### What the exercise asks
Nothing but the lines below from the one that contains "red velvet bow | 1604" through the one that contains "the jellyfish at point (579, 29) | 6.99" should be retyped, exactly and including both ends. Do not include pictures.

--- START ---

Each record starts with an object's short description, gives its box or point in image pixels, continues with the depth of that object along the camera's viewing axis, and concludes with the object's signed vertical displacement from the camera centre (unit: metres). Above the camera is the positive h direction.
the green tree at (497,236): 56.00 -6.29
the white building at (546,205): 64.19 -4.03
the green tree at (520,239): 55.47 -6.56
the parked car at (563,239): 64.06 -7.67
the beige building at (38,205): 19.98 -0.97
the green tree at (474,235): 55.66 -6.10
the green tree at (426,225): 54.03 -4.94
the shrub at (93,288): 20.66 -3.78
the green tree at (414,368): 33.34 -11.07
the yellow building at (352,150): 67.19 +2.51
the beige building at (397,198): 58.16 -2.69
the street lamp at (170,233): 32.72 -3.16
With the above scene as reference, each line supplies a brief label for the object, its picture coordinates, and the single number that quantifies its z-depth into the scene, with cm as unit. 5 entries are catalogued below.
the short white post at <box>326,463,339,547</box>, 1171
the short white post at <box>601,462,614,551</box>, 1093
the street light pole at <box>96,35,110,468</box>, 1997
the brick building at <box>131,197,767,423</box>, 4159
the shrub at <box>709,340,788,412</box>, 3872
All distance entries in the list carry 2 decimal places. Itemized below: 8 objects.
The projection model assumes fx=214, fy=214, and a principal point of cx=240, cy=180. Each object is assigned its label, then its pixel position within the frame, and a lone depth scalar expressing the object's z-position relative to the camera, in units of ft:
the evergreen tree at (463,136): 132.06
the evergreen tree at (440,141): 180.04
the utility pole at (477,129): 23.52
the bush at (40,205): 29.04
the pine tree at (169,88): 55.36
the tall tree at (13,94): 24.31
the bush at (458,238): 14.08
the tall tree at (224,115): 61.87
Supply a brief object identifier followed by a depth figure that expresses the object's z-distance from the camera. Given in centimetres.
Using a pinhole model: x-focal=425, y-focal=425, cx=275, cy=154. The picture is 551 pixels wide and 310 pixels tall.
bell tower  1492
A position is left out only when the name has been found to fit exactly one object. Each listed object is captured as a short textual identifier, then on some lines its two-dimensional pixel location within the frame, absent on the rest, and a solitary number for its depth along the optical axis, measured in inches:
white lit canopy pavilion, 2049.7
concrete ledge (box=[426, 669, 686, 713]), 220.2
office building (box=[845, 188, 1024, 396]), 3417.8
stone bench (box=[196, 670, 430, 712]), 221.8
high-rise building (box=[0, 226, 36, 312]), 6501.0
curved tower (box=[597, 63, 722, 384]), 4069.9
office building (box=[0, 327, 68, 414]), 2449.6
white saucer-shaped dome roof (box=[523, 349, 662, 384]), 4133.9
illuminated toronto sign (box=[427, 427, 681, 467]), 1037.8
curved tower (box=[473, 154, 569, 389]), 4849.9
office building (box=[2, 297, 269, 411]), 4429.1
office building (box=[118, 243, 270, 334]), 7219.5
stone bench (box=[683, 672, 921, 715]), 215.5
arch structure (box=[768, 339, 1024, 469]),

--- END ---
--- START ---

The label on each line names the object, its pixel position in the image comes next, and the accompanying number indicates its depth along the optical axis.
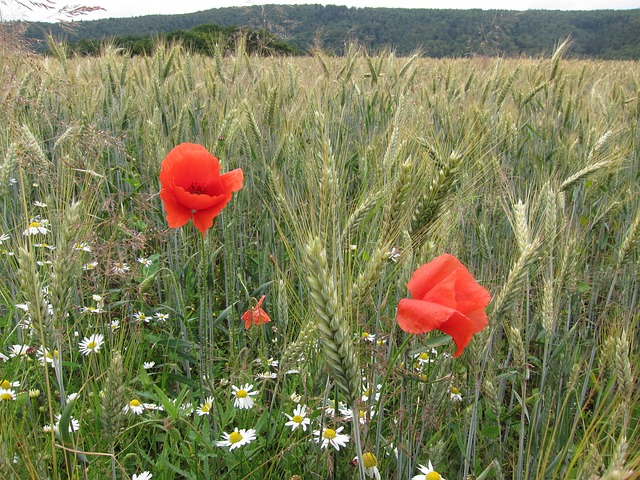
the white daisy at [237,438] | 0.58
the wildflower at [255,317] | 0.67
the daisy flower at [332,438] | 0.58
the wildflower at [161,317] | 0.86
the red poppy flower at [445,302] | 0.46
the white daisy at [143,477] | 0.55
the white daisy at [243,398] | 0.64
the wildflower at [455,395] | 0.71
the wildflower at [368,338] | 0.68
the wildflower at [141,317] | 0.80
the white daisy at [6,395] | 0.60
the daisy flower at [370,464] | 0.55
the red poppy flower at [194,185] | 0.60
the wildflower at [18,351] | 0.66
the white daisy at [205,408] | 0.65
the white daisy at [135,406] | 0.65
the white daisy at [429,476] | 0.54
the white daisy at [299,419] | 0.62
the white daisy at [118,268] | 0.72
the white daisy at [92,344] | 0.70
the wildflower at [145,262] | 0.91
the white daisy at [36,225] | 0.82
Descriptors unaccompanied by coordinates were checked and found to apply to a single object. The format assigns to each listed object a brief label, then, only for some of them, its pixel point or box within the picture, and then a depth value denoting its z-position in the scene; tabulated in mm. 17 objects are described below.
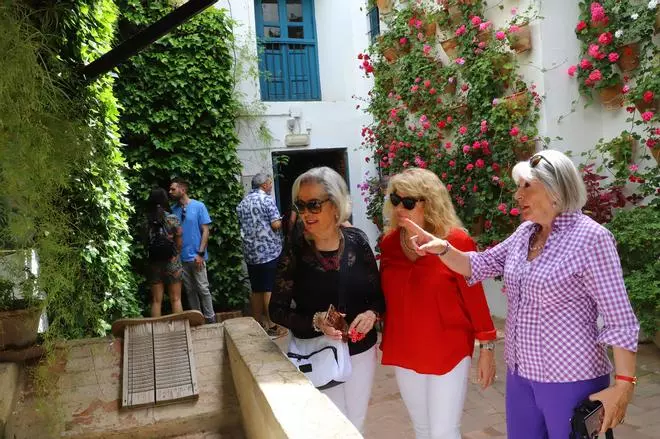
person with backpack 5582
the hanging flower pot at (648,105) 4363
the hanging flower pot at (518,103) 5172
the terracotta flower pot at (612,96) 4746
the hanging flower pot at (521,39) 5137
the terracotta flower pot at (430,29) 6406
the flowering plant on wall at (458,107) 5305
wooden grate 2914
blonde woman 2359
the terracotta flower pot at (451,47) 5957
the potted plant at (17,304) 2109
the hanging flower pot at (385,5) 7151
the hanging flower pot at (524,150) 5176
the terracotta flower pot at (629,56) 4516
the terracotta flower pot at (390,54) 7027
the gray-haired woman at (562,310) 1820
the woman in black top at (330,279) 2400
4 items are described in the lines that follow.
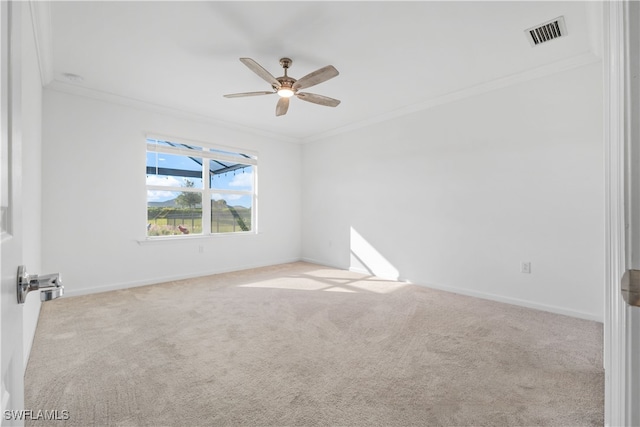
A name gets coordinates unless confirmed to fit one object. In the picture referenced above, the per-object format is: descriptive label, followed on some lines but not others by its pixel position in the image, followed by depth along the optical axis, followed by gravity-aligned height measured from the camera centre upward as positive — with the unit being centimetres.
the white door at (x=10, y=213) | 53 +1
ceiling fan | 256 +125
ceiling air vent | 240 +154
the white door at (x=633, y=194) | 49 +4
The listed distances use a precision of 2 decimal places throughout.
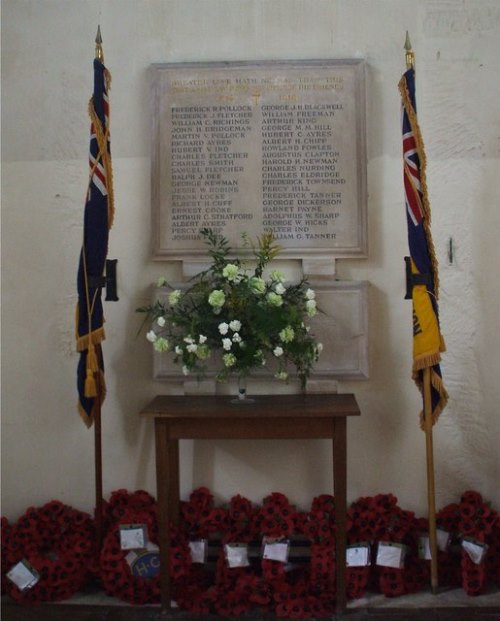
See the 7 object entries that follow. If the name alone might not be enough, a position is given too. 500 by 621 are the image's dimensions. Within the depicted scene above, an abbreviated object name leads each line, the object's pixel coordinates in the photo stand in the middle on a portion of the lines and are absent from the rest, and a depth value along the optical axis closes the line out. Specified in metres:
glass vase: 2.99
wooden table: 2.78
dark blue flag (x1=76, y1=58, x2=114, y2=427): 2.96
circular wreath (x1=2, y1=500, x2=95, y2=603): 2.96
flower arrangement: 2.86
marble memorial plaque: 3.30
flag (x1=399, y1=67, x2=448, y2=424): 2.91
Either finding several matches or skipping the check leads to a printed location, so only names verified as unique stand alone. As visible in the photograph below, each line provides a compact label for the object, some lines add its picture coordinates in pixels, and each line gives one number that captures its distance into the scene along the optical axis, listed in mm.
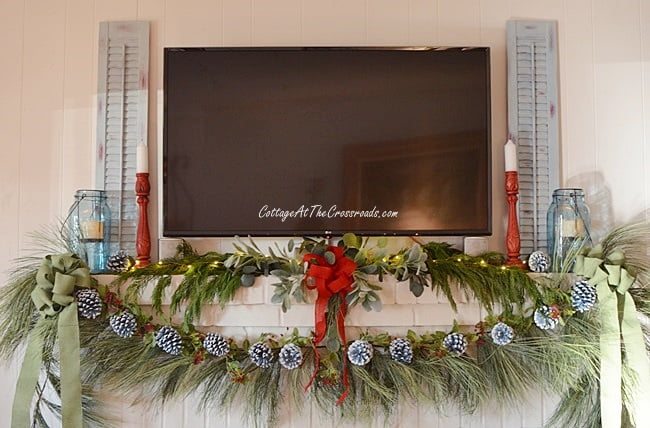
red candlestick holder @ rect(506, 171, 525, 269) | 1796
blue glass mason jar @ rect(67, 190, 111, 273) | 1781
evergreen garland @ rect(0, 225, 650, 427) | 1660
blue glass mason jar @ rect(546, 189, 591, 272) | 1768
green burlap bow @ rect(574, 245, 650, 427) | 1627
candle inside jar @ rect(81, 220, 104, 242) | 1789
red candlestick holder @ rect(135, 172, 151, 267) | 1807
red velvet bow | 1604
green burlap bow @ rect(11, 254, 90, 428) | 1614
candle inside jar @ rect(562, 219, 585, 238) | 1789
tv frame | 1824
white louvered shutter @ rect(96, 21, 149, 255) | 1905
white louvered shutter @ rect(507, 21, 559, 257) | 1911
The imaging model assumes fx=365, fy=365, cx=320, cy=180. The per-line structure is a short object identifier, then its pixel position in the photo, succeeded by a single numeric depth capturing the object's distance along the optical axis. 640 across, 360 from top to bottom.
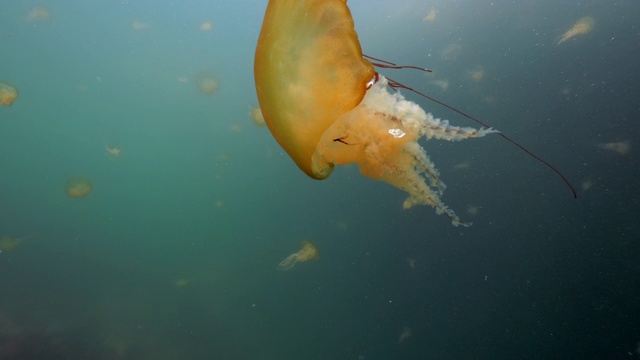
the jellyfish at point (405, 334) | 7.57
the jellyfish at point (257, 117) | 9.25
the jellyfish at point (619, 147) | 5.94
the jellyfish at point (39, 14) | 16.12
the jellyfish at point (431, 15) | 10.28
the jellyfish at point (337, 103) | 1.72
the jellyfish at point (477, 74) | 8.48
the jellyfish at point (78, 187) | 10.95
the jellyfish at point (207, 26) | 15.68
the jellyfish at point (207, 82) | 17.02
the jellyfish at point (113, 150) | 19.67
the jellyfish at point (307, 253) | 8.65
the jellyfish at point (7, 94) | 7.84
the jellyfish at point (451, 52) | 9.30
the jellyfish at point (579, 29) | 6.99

--- END ---
--- START ---

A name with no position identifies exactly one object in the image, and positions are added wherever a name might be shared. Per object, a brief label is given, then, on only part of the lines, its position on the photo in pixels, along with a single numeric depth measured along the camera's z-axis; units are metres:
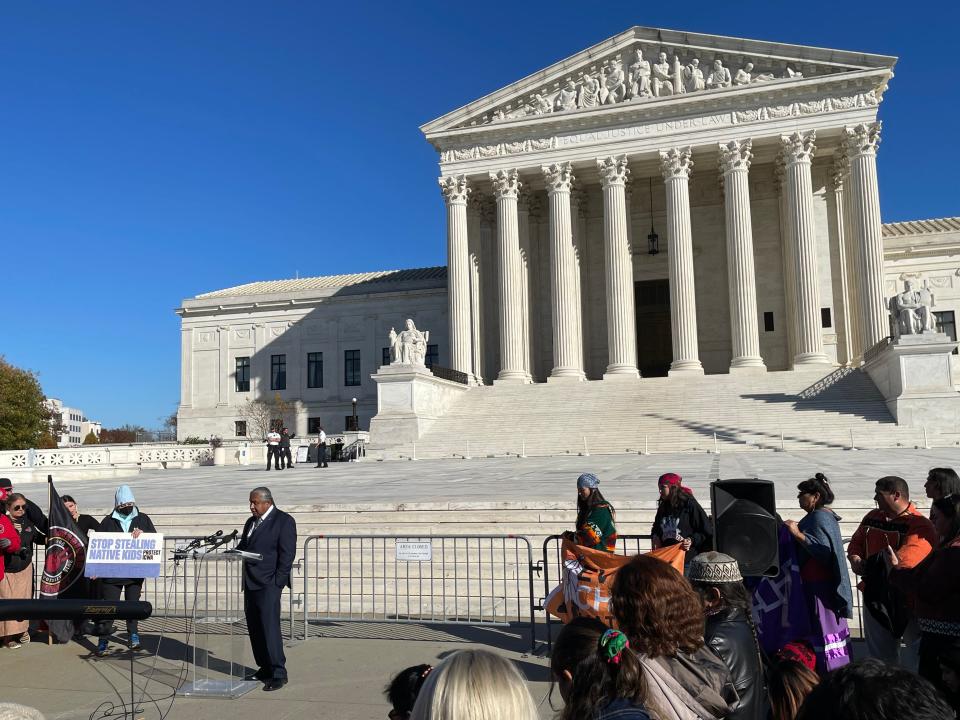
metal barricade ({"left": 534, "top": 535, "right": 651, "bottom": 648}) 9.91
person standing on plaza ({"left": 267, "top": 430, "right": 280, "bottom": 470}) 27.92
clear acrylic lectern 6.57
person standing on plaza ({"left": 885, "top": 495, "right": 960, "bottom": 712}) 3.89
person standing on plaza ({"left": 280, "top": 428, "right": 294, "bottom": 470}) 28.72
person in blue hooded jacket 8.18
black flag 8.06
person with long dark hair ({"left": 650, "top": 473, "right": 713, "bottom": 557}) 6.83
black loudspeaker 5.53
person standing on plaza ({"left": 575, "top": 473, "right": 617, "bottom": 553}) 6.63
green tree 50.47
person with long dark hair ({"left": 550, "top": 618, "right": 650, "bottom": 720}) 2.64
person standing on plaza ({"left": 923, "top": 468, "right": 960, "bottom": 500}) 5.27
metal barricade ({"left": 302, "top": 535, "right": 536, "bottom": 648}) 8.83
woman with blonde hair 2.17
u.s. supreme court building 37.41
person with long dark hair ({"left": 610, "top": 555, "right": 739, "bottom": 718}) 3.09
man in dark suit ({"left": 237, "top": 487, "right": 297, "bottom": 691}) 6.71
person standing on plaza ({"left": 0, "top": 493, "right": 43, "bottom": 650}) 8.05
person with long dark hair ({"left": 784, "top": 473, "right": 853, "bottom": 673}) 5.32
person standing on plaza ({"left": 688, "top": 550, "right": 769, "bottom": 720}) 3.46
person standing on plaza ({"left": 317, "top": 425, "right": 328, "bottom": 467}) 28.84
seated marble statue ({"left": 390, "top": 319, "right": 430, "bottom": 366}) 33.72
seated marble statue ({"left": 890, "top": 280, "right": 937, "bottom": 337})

--- END ---

### Result
red velvet bow | 1604
green burlap bow @ rect(11, 254, 90, 428) | 1614
candle inside jar @ rect(562, 219, 585, 238) | 1789
tv frame | 1824
white louvered shutter @ rect(96, 21, 149, 255) | 1905
white louvered shutter @ rect(507, 21, 559, 257) | 1911
The imaging model assumes fx=365, fy=365, cx=320, cy=180. The per-line structure is a short object identifier, then its pixel position in the photo, succeeded by a single numeric depth capturing the object's distance along the optical axis. 640 across, 360 from top to bottom.
the jellyfish at point (405, 334) | 7.57
the jellyfish at point (257, 117) | 9.25
the jellyfish at point (619, 147) | 5.94
the jellyfish at point (39, 14) | 16.12
the jellyfish at point (431, 15) | 10.28
the jellyfish at point (337, 103) | 1.72
the jellyfish at point (477, 74) | 8.48
the jellyfish at point (78, 187) | 10.95
the jellyfish at point (207, 26) | 15.68
the jellyfish at point (207, 82) | 17.02
the jellyfish at point (113, 150) | 19.67
the jellyfish at point (307, 253) | 8.65
the jellyfish at point (7, 94) | 7.84
the jellyfish at point (451, 52) | 9.30
the jellyfish at point (579, 29) | 6.99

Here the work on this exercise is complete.